For me, it was personal. My uncle, Jimmy Straine, worked in the North Tower and was killed on Sept. 11, 2001. Each year, my entire extended family takes the trip to Ground Zero in New York City to honor his name etched within one of the cubes. We have a good day together, round it out with a nice dinner, and it’s a great night. This year felt different, though.
I’d never actually done anything to honor my uncle Jimmy or any of the victims of the 9/11 attacks. Obviously, it’s a day that will never be forgotten in my household. But, I never went out of my way to put myself through something super difficult to honor the victims’ names.
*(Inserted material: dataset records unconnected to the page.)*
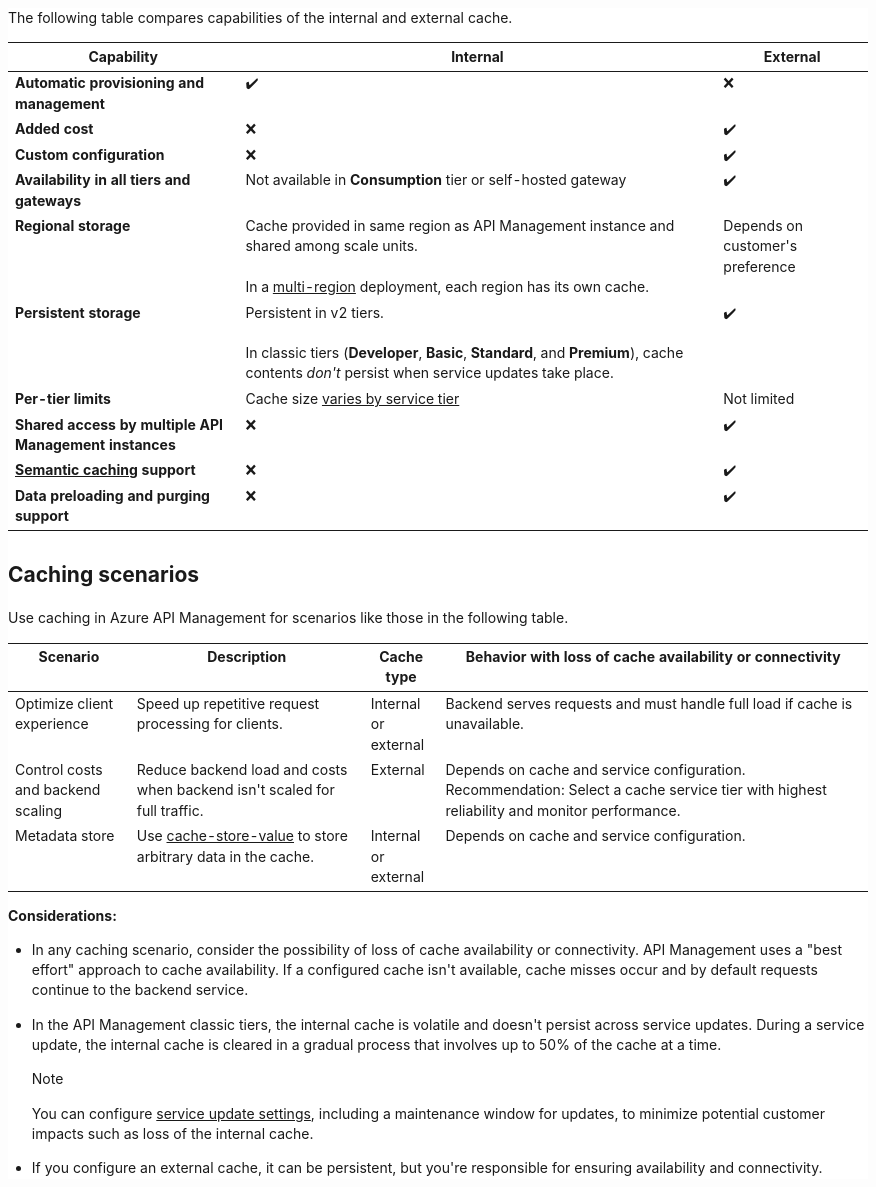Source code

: The following table compares capabilities of the internal and external cache.

| Capability                              | Internal                                                                                                                                                                                                                                    | External |
|------------------------------------------|---------------------------------------------------------------------------------------------------------------------------------------------------------------------------------------------------------------------------------------------|----------|
| **Automatic provisioning and management**               | ✔️                      | ❌          |
| **Added cost**               |    ❌                                                                             |     ✔️ |
| **Custom configuration**               |    ❌                                                                             |     ✔️ |
| **Availability in all tiers and gateways** | Not available in **Consumption** tier or self-hosted gateway                                                                             |     ✔️ |
| **Regional storage**                     | Cache provided in same region as API Management instance and shared among scale units.<br/><br/> In a [multi-region](api-management-howto-deploy-multi-region.md) deployment, each region has its own cache.                           | Depends on customer's preference         |
| **Persistent storage**                     | Persistent in v2 tiers.<br/><br/>In classic tiers (**Developer**, **Basic**, **Standard**, and **Premium**), cache contents *don't* persist when service updates take place.                             |   ✔️       |
| **Per-tier limits**                      | Cache size [varies by service tier](/azure/azure-resource-manager/management/azure-subscription-service-limits#azure-api-management-limits)                                                                            |         Not limited |
| **Shared access by multiple API Management instances** | ❌                                                                             |     ✔️ |
|  **[Semantic caching](azure-openai-enable-semantic-caching.md) support**    |                                                            ❌                                                                             |     ✔️ |
| **Data preloading and purging support**                       | ❌                                                                             |     ✔️ |


## Caching scenarios

Use caching in Azure API Management for scenarios like those in the following table.



| Scenario                        | Description                                                                                                                      | Cache type         | Behavior with loss of cache availability or connectivity                |
|----------------------------------|----------------------------------------------------------------------------------------------------------------------------------|---------------------|-----------------------------------------------|
| Optimize client experience       | Speed up repetitive request processing for clients.  | Internal or external   | Backend serves requests and must handle full load if cache is unavailable. |
| Control costs and backend scaling| Reduce backend load and costs when backend isn't scaled for full traffic. |   External | Depends on cache and service configuration. Recommendation: Select a cache service tier with highest reliability and monitor performance.   |
| Metadata store                  | Use [cache-store-value](cache-store-value-policy.md) to store arbitrary data in the cache.                                         | Internal or external   | Depends on cache and service configuration.         |


**Considerations:**

* In any caching scenario, consider the possibility of loss of cache availability or connectivity. API Management uses a "best effort" approach to cache availability. If a configured cache isn't available, cache misses occur and by default requests continue to the backend service.

* In the API Management classic tiers, the internal cache is volatile and doesn't persist across service updates. During a service update, the internal cache is cleared in a gradual process that involves up to 50% of the cache at a time.

    > [!NOTE]
    > You can configure [service update settings](configure-service-update-settings.md), including a maintenance window for updates, to minimize potential customer impacts such as loss of the internal cache.

* If you configure an external cache, it can be persistent, but you're responsible for ensuring availability and connectivity.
It also sometimes seems that 9/11 is somewhat forgotten about. Now, on the 23rd anniversary, most people will put up an Instagram story about the attacks, but it seems very few outside of victims’ families treat this day any differently. But that’s what made this workout really cool for me. Not only did I get to do it, wearing purple and gold to honor my uncle Jimmy’s alma mater, East Carolina, but there were so many people there, including friends of mine who have no affiliation with any 9/11 victims.
I hadn’t realized it, but it had been a really long time since I’d seen anyone really put in an effort to acknowledge Sept. 11 by anyone outside my family. Getting to do something like that with friends of mine was a really awesome experience and opportunity. In addition, it put these attacks in a different perspective for me. As I’ve gotten older, I realized how rare it was to actually have a direct family member killed in the attacks. When I was a kid, I just knew Uncle Jimmy died in 9/11, but it took me until much later to fully understand what that meant. Realizing that made this workout so much more rewarding because it was so miserable in the moment. Growing up, I just knew we went to New York City on 9/11, but never really understood the magnitude of the situation. It’s like a kid going downstairs to see his presents on Christmas… you just do it.
These last few years, I’ve been able to come to terms with the fact that my dad’s brother was killed by terrorists. The best part of the day was calling my dad afterwards and sending a picture of me with the rest of my friends after the workout. I definitely will be doing that workout again along with the hundreds of others that did it, too.